Textauszug:
Wieso bist du dann nicht so freundlich und drückst den einfach?  statt hier nutzlose und selbstsüchtige Beiträge zu Posten? 

wenn ich in einem thread übertreiben sollte, dann nur um meine Meinung verstärkt darzustellen. Wenn es dir nicht passt, kennst du ja die Lösung oder?


----------



## LordMeuchelmord (10. September 2011)

Stimmt, nutze sie ja auch 

Aber man kann sich die Beiträge bei Bedarf einblenden lassen...


----------



## Forfex (10. September 2011)

Wollte auch zuerst das Edifier c2plus. Nach Klangproben meherer anderer Systeme hab ich mich dann aber für das Speed-Link Forza 2.1 entscheiden. Find ich mehr als eine gute Alternative zum Edifier. Sehr gutes Klangbild auch auf höreren Lautstärkenlevel und der Bass ist mal richtig gut für so ein ,,Billigsystem".
*
*


----------



## Sahit (11. September 2011)

So also der der Test ist schon alt als ich das C2 gekauft hab gabs das C2 Plus noch nicht aber wartet mal eben ^^ hatte den Test schon mal überarbeitet ich änder das hier gleich mal.

Aufgabe:
Schreiben Sie den Forumsauszug über Lautsprechersysteme vollständig und ohne jede Änderung ab.

Aufgelistete Zeilen:
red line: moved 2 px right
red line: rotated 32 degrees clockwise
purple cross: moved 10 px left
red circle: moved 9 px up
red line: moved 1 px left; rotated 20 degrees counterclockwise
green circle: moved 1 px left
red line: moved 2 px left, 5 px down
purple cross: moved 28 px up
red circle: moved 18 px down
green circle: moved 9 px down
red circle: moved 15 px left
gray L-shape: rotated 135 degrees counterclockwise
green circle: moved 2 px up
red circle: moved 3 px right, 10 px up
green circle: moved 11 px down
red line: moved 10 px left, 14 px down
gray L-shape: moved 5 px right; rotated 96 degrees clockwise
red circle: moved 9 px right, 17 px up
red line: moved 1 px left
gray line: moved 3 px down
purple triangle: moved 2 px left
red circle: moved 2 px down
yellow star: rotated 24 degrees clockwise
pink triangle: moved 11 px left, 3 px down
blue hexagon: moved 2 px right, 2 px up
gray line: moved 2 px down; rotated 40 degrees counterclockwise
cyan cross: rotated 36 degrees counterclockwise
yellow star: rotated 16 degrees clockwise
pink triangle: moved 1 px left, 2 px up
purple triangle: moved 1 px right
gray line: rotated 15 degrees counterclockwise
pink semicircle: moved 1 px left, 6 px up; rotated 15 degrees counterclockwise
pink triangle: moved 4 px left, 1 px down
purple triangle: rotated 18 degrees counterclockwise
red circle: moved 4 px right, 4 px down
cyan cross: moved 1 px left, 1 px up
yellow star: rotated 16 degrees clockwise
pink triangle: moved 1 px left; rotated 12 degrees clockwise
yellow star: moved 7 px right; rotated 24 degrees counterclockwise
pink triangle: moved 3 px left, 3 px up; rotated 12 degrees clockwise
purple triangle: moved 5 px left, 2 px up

Lösung:
Wieso bist du dann nicht so freundlich und drückst den einfach?  statt hier nutzlose und selbstsüchtige Beiträge zu Posten? 

wenn ich in einem thread übertreiben sollte, dann nur um meine Meinung verstärkt darzustellen. Wenn es dir nicht passt, kennst du ja die Lösung oder?


----------



## LordMeuchelmord (10. September 2011)

Stimmt, nutze sie ja auch 

Aber man kann sich die Beiträge bei Bedarf einblenden lassen...


----------



## Forfex (10. September 2011)

Wollte auch zuerst das Edifier c2plus. Nach Klangproben meherer anderer Systeme hab ich mich dann aber für das Speed-Link Forza 2.1 entscheiden. Find ich mehr als eine gute Alternative zum Edifier. Sehr gutes Klangbild auch auf höreren Lautstärkenlevel und der Bass ist mal richtig gut für so ein ,,Billigsystem".
*
*


----------



## Sahit (11. September 2011)

So also der der Test ist schon alt als ich das C2 gekauft hab gabs das C2 Plus noch nicht aber wartet mal eben ^^ hatte den Test schon mal überarbeitet ich änder das hier gleich mal.